From the author of Matthew Arnold (1981) and Jane Austen (1988), 21 illuminating essays on the art and craft of biography. With insight, candor, and lucid scholarship, Honan (English/Univ. of Leeds) deals with the major challenges awaiting the prospective biographer: the right and wrong way of researching the subject, for example, or the crucial differences between merely knowing your prey and applying the psychological fine-tuning necessary to bring him or her to life. Although Honan argues that a writer may be ""too objective"" in his pursuit of, say, Jane Austen, contrarily, Honan asserts, writing emotively goes too far in the opposite direction. What is needed is a ""fine accuracy"" because ""we tend to crush out lives as we write about them."" Honan is as equally sensible and scrupulous when he warns against the current and popularized rush of ""quick and superficial"" biographies.
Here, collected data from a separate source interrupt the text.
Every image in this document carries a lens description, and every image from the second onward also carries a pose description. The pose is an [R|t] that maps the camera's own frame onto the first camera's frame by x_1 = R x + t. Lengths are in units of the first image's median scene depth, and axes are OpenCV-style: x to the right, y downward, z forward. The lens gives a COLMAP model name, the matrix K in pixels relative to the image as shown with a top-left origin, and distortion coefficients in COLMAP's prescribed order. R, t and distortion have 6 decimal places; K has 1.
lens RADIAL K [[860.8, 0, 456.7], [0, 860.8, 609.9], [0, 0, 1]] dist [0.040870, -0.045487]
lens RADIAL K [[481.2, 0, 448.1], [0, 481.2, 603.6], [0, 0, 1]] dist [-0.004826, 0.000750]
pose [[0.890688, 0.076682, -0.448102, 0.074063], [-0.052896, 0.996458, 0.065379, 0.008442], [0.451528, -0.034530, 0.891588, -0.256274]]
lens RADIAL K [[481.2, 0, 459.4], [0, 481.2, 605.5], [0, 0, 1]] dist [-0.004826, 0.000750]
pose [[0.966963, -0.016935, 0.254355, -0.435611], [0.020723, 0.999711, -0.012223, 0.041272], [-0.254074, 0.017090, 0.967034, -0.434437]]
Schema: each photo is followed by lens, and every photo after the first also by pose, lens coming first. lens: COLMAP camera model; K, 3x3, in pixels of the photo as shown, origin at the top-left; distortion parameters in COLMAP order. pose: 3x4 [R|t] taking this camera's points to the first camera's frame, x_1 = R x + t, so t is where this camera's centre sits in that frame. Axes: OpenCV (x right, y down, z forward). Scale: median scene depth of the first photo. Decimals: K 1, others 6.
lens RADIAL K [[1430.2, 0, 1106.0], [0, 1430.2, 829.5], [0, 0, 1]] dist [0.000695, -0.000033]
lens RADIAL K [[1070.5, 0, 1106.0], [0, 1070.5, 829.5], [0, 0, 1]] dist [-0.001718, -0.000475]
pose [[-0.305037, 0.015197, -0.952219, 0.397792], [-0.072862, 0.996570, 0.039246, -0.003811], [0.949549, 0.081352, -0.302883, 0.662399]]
He uses as his own inspiration the example of Richard Ellmann, the author of major biographies of James Joyce and Oscar Wilde. Noting that this writer never ""Freudianized"" his subjects nor ""emotionally patronized"" them (he has in mind Leon Edel's voluminous life of Henry James), Honan shows how Ellmann instead accounted for Joyce's and Wilde's emotional growth and psychological change by turning each life into a flexible narrative, into a ""biographical story."" Honan ends his book with a rousing and speculative chapter on Allen Ginsberg and Jack Kerouac, feeling quite tenderhearted about them because they helped to break the ""retrospective mold"" by which the past was judged. Their genius, he says, was to see that the recent past at least could be re-created in shifting moods and immediate sensations: ""The Beats have brought literature closer to the texture of life, and their influence has not ended."" A superbly written intellectual treat, to be consumed with quick delight by any avid reader of biography.